EXERCISE INSTRUCTIONS
Return each entry below word for word, leaving out any image.

Records from a collection
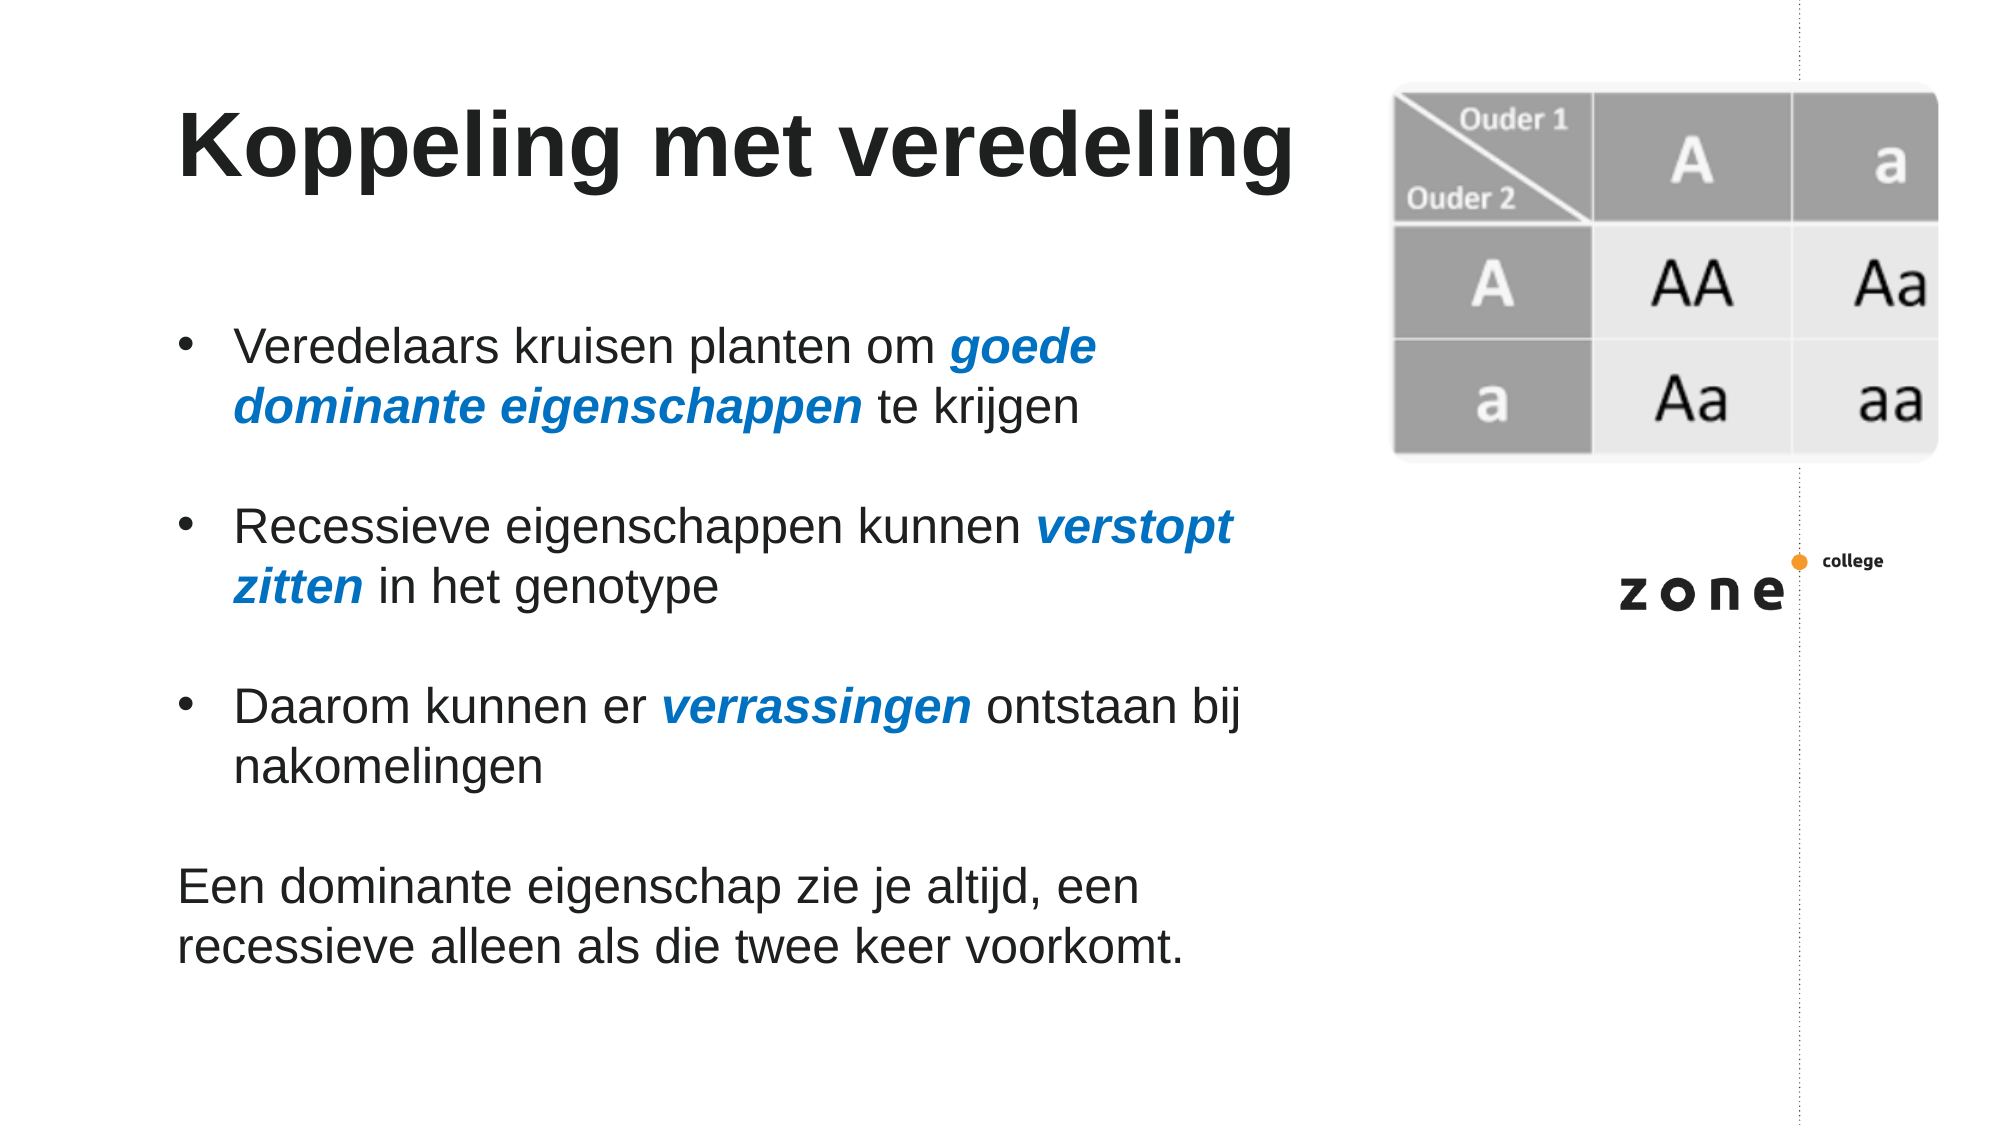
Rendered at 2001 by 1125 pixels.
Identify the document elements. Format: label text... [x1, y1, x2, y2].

picture [1361, 0, 2001, 1125]
title Koppeling met veredeling [177, 97, 1361, 261]
list Veredelaars kruisen planten om goede dominante eigenschappen te krijgen Recessieve eigenschappen kunnen verstopt zitten in het genotype Daarom kunnen er verrassingen ontstaan bij nakomelingen Een dominante eigenschap zie je altijd, een recessieve alleen als die twee keer voorkomt. [177, 313, 1269, 1091]
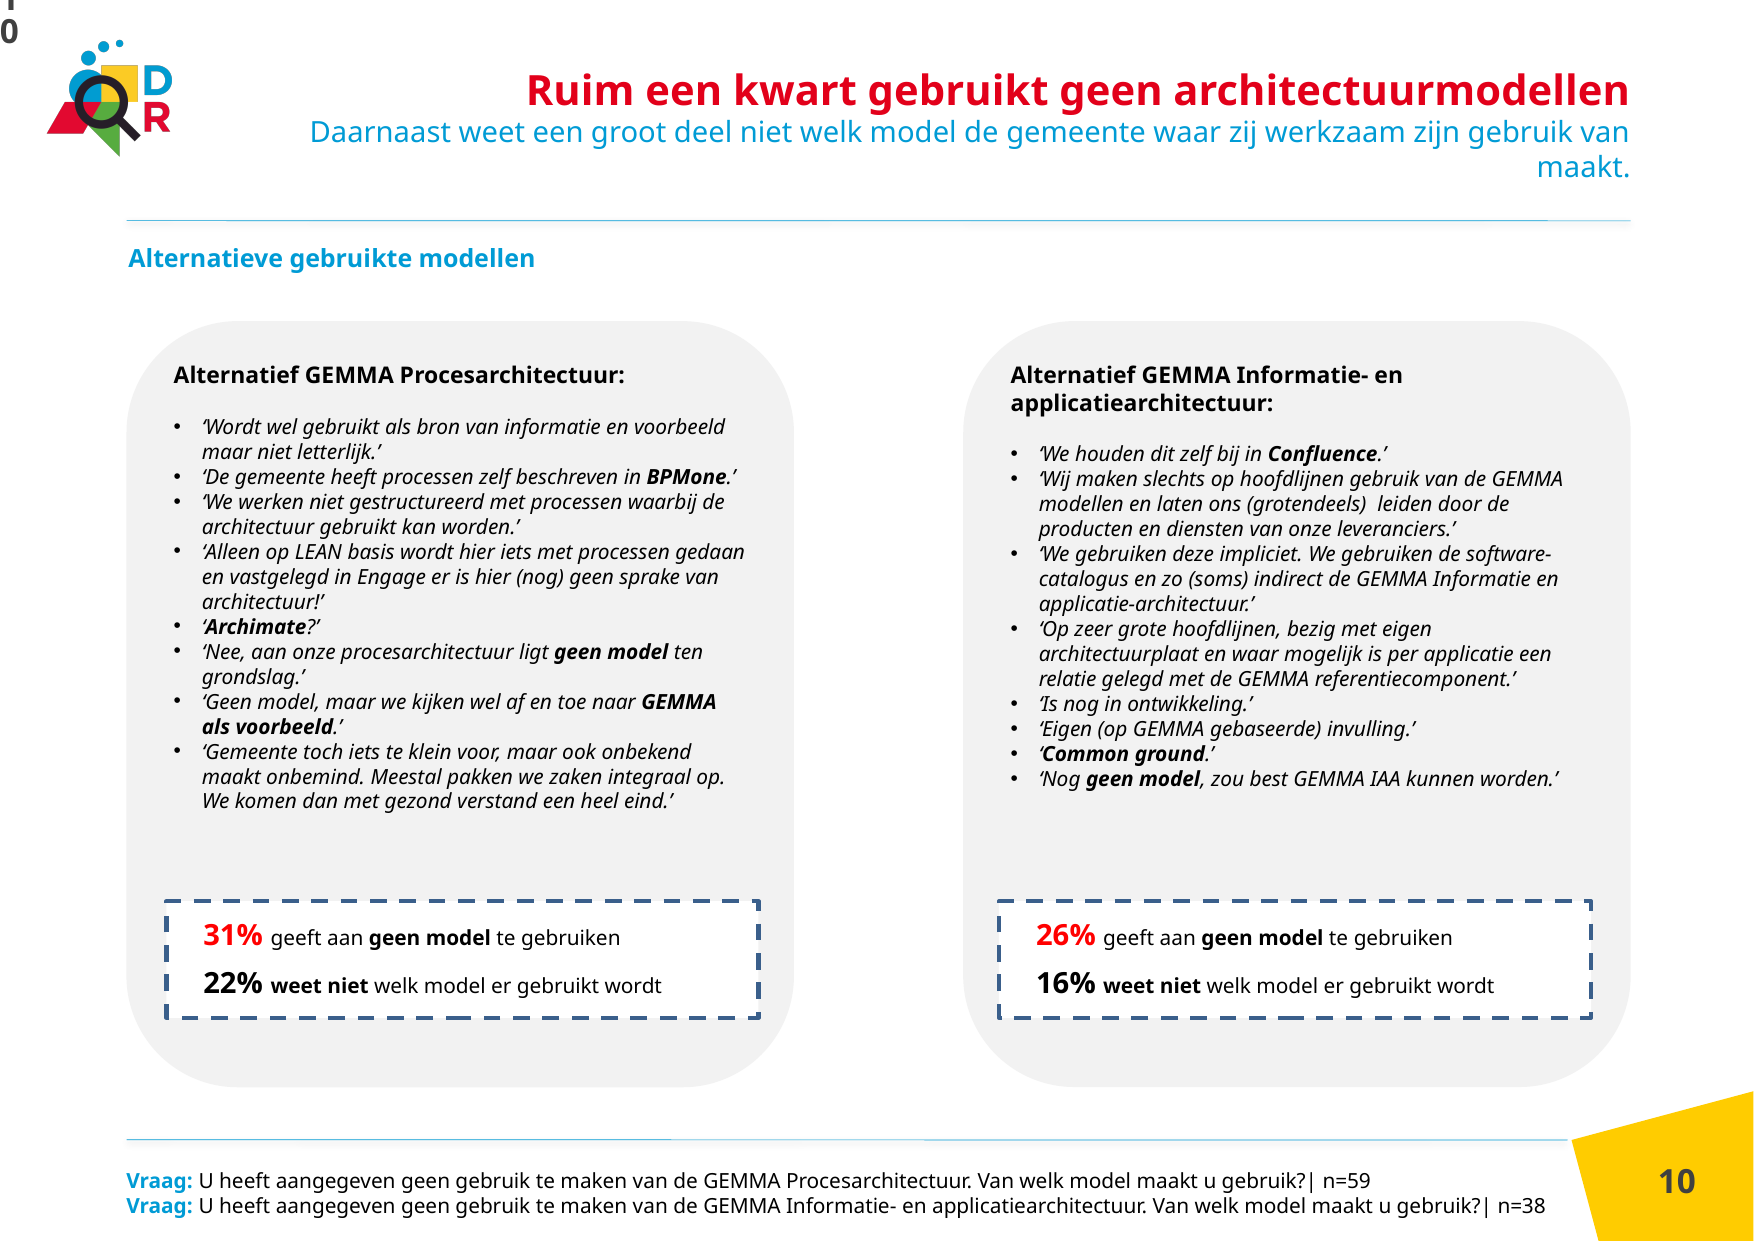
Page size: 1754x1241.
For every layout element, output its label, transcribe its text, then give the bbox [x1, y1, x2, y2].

text_box Alternatief GEMMA Procesarchitectuur: ‘Wordt wel gebruikt als bron van informatie en voorbeeld maar niet letterlijk.’ ‘De gemeente heeft processen zelf beschreven in BPMone.’ ‘We werken niet gestructureerd met processen waarbij de architectuur gebruikt kan worden.’ ‘Alleen op LEAN basis wordt hier iets met processen gedaan en vastgelegd in Engage er is hier (nog) geen sprake van architectuur!’ ‘Archimate?’ ‘Nee, aan onze procesarchitectuur ligt geen model ten grondslag.’ ‘Geen model, maar we kijken wel af en toe naar GEMMA als voorbeeld.’ ‘Gemeente toch iets te klein voor, maar ook onbekend maakt onbemind. Meestal pakken we zaken integraal op. We komen dan met gezond verstand een heel eind.’ [124, 318, 797, 1090]
slide_number 10 [1625, 1149, 1716, 1217]
picture [45, 38, 175, 160]
text_box 26% geeft aan geen model te gebruiken 16% weet niet welk model er gebruikt wordt [1021, 909, 1568, 1007]
text_box [164, 899, 761, 1020]
text_box Vraag: U heeft aangegeven geen gebruik te maken van de GEMMA Procesarchitectuur. Van welk model maakt u gebruik?| n=59 Vraag: U heeft aangegeven geen gebruik te maken van de GEMMA Informatie- en applicatiearchitectuur. Van welk model maakt u gebruik?| n=38 [126, 1146, 1550, 1241]
text_box Alternatief GEMMA Informatie- en applicatiearchitectuur: ‘We houden dit zelf bij in Confluence.’ ‘Wij maken slechts op hoofdlijnen gebruik van de GEMMA modellen en laten ons (grotendeels) leiden door de producten en diensten van onze leveranciers.’ ‘We gebruiken deze impliciet. We gebruiken de software-catalogus en zo (soms) indirect de GEMMA Informatie en applicatie-architectuur.’ ‘Op zeer grote hoofdlijnen, bezig met eigen architectuurplaat en waar mogelijk is per applicatie een relatie gelegd met de GEMMA referentiecomponent.’ ‘Is nog in ontwikkeling.’ ‘Eigen (op GEMMA gebaseerde) invulling.’ ‘Common ground.’ ‘Nog geen model, zou best GEMMA IAA kunnen worden.’ [961, 318, 1633, 1090]
text_box Ruim een kwart gebruikt geen architectuurmodellen Daarnaast weet een groot deel niet welk model de gemeente waar zij werkzaam zijn gebruik van maakt. [238, 63, 1631, 184]
text_box Alternatieve gebruikte modellen [128, 242, 877, 273]
text_box [997, 899, 1593, 1020]
text_box 31% geeft aan geen model te gebruiken 22% weet niet welk model er gebruikt wordt [188, 909, 735, 1007]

TASK RESULT
Rendered at 2001 by 1125 pixels.
Identify the document elements. Format: label text... [x1, y1, x2, y2].

picture [1361, 0, 2001, 1125]
title Koppeling met veredeling [177, 97, 1361, 261]
list Veredelaars kruisen planten om goede dominante eigenschappen te krijgen Recessieve eigenschappen kunnen verstopt zitten in het genotype Daarom kunnen er verrassingen ontstaan bij nakomelingen Een dominante eigenschap zie je altijd, een recessieve alleen als die twee keer voorkomt. [177, 313, 1269, 1091]
Page size: 1754x1241.
For every layout element, output its label, transcribe its text, then give the bbox [x1, y1, x2, y2].

text_box Alternatief GEMMA Procesarchitectuur: ‘Wordt wel gebruikt als bron van informatie en voorbeeld maar niet letterlijk.’ ‘De gemeente heeft processen zelf beschreven in BPMone.’ ‘We werken niet gestructureerd met processen waarbij de architectuur gebruikt kan worden.’ ‘Alleen op LEAN basis wordt hier iets met processen gedaan en vastgelegd in Engage er is hier (nog) geen sprake van architectuur!’ ‘Archimate?’ ‘Nee, aan onze procesarchitectuur ligt geen model ten grondslag.’ ‘Geen model, maar we kijken wel af en toe naar GEMMA als voorbeeld.’ ‘Gemeente toch iets te klein voor, maar ook onbekend maakt onbemind. Meestal pakken we zaken integraal op. We komen dan met gezond verstand een heel eind.’ [124, 318, 797, 1090]
slide_number 10 [1625, 1149, 1716, 1217]
picture [45, 38, 175, 160]
text_box 26% geeft aan geen model te gebruiken 16% weet niet welk model er gebruikt wordt [1021, 909, 1568, 1007]
text_box [164, 899, 761, 1020]
text_box Vraag: U heeft aangegeven geen gebruik te maken van de GEMMA Procesarchitectuur. Van welk model maakt u gebruik?| n=59 Vraag: U heeft aangegeven geen gebruik te maken van de GEMMA Informatie- en applicatiearchitectuur. Van welk model maakt u gebruik?| n=38 [126, 1146, 1550, 1241]
text_box Alternatief GEMMA Informatie- en applicatiearchitectuur: ‘We houden dit zelf bij in Confluence.’ ‘Wij maken slechts op hoofdlijnen gebruik van de GEMMA modellen en laten ons (grotendeels) leiden door de producten en diensten van onze leveranciers.’ ‘We gebruiken deze impliciet. We gebruiken de software-catalogus en zo (soms) indirect de GEMMA Informatie en applicatie-architectuur.’ ‘Op zeer grote hoofdlijnen, bezig met eigen architectuurplaat en waar mogelijk is per applicatie een relatie gelegd met de GEMMA referentiecomponent.’ ‘Is nog in ontwikkeling.’ ‘Eigen (op GEMMA gebaseerde) invulling.’ ‘Common ground.’ ‘Nog geen model, zou best GEMMA IAA kunnen worden.’ [961, 318, 1633, 1090]
text_box Ruim een kwart gebruikt geen architectuurmodellen Daarnaast weet een groot deel niet welk model de gemeente waar zij werkzaam zijn gebruik van maakt. [238, 63, 1631, 184]
text_box Alternatieve gebruikte modellen [128, 242, 877, 273]
text_box [997, 899, 1593, 1020]
text_box 31% geeft aan geen model te gebruiken 22% weet niet welk model er gebruikt wordt [188, 909, 735, 1007]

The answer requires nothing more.